Cavalletti estructura su apuesta en 55 viñetas, de no más de tres páginas, que van desde la meditación fundamentalmente conservadora sobre los peligros de la masa que hacia finales del siglo XIX y comienzos del XX construyeron Gustave Le Bon, Gabriel Tarde y Sigmund Freud, develando una suerte de centro secreto en la París capital del siglo XIX de Baudelaire y Walter Benjamin. París, en esta perspectiva, sería el epítome de la ciudad como neutralizadora de las energías potencialmente infinitas de la muchedumbre por medio de la doble herramienta del urbanismo y la vigilancia:
“En el juego antagonista de la muchedumbre, de su formación y de su igualmente veloz disolución, la policía recompone sin cesar la normalidad social, instaurando el dominio indiscutido de ‘los hechos’. París es la capital de Haussmann y del comisario Bertillon, es la sociedad que avanza ahí donde la multitud sediciosa emprende la retirada” (19)
Pero ese período es también el de la construcción de la obra de uno de los dos héroes intelectuales del libro. Porque es entre las segunda y la cuarta década del siglo XX cuando Walter Benjamin, partiendo de aquellas lecturas, les imprime un giro sorprendente que le lleva a descubrir, detrás de las infames muchedumbres, una potencia secreta de emancipación que no les preexiste, sino que se construye en el tiempo mismo de su manifestación: a redescubrir, en suma, en la multitud a la vieja clase marxiana. Que puede emerger de la ofuscación de la masa sólo en cuanto se haya puesto en acción. Será entonces cuando, gracias a la solidaridad indeclinable entre sus integrantes, cuando, asombrada, descubra su potencia positiva:
“El proletariado dotado de conciencia de clase forma una masa compacta vista sólo desde afuera, en la representación que de él tienen sus opresores. En el instante en que asume su lucha de liberación, su masa en apariencia compacta en verdad ya se ha relajado; deja de estar dominada por la simple reacción y pasa a la acción. El relajamiento de la masa proletaria es obra de la solidaridad. En la solidaridad de la lucha de clase proletaria se suprime la oposición, muerta y adialéctica, entre individuo y masa; esta oposición no existe con respecto al camarada”

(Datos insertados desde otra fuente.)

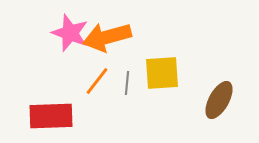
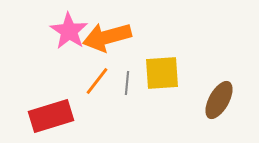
pink star: moved 1 px left, 2 px up; rotated 12 degrees clockwise
red rectangle: rotated 15 degrees counterclockwise
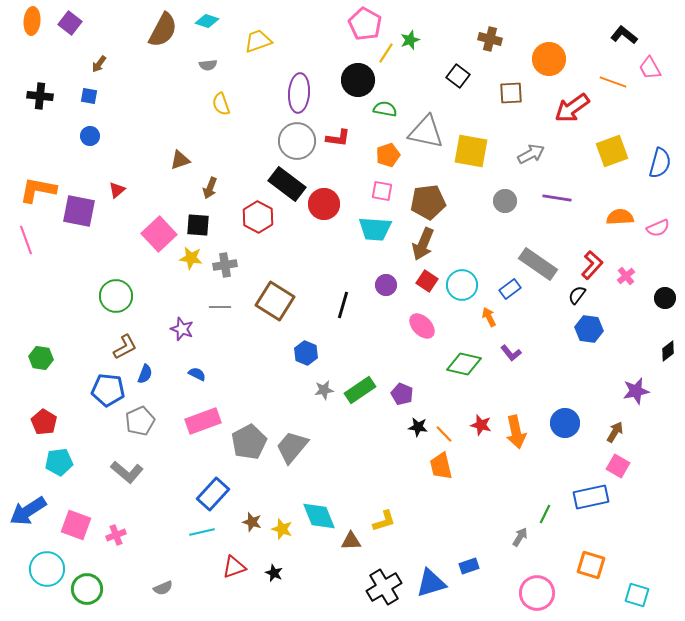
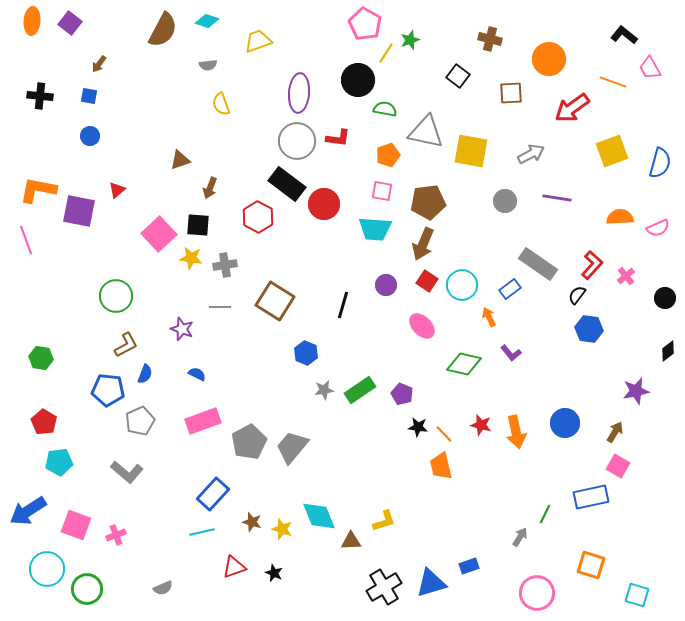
brown L-shape at (125, 347): moved 1 px right, 2 px up
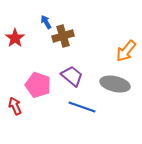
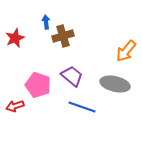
blue arrow: rotated 24 degrees clockwise
red star: rotated 12 degrees clockwise
red arrow: rotated 84 degrees counterclockwise
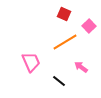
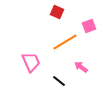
red square: moved 7 px left, 2 px up
pink square: rotated 24 degrees clockwise
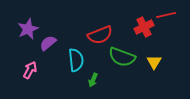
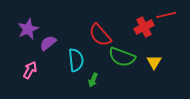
red semicircle: rotated 70 degrees clockwise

Cuando no hay solidaridad ni conciencia, no hay clase, sólo la triste muchedumbre pequeño burguesa, esa en la que maduraban los prejuicios antisemitas que estallarán en el infausto corazón del siglo.
El segundo protagonista de la bella meditación de Cavalletti es, se habrá adivinado, Karl Marx. De él, quien es curiosamente invocado tras el repaso de los textos reseñados, no toma el autor los conceptos teóricos más famosos ni las obras canónicas, sino uno más secreto y actual (el “otro Marx”, como dijo Oscar del Barco). Pues será por medio de la alianza de ese Marx con su irreverente y lúcido lector Walter Benjamin (y, en menor medida, con Gyorgy Lukács, Günther Anders y Julio Verne) que Cavalletti propondrá el redescubrimiento de la vigencia de ese concepto en una clave sorprendente, ajena por completo al triste moralismo del sacrificio:
“Es necesario reencontrar entonces la concatenación: dialéctica, solidaridad, límite, epicureísmo. Es necesario reencontrar, siguiendo a Fallot, el placer en la solidaridad, el hedonismo en la lucha” (95)
Si la clase sigue teniendo un significado en nuestro desconcierto, es porque anima todavía la esperanza de una felicidad siempre prometida y siempre postergada, alejando los miedos irracionales y descubriendo en el corazón de las reivindicaciones clasistas el justo placer de la sublevación:
“Sin embargo, por la misma razón no hay deseo alguno que no pueda ser limitado, no existe un miedo que no pueda extinguirse en el mar ilimitado de las necesidades de aquellos que son explotados y esclavizados. Por consiguiente: ningún altruismo, sólo hedonismo. Ningún moralismo; una vez más, sólo el anonimato del placer” (101)
En esa reconciliación del placer y la justicia se cifra el valor de esta obra erudita sin ostentaciones, escrita en una prosa que abunda de hallazgos poéticos sin perder nunca el hilo argumental y que nos recuerda, más que oportunamente y como ya supieron los grandes clásicos del pensamiento, que la felicidad se parece poco a esa carrera enloquecida en la que sólo cuenta llegar primero, y más a la fiesta interminable de la solidaridad entre los iguales.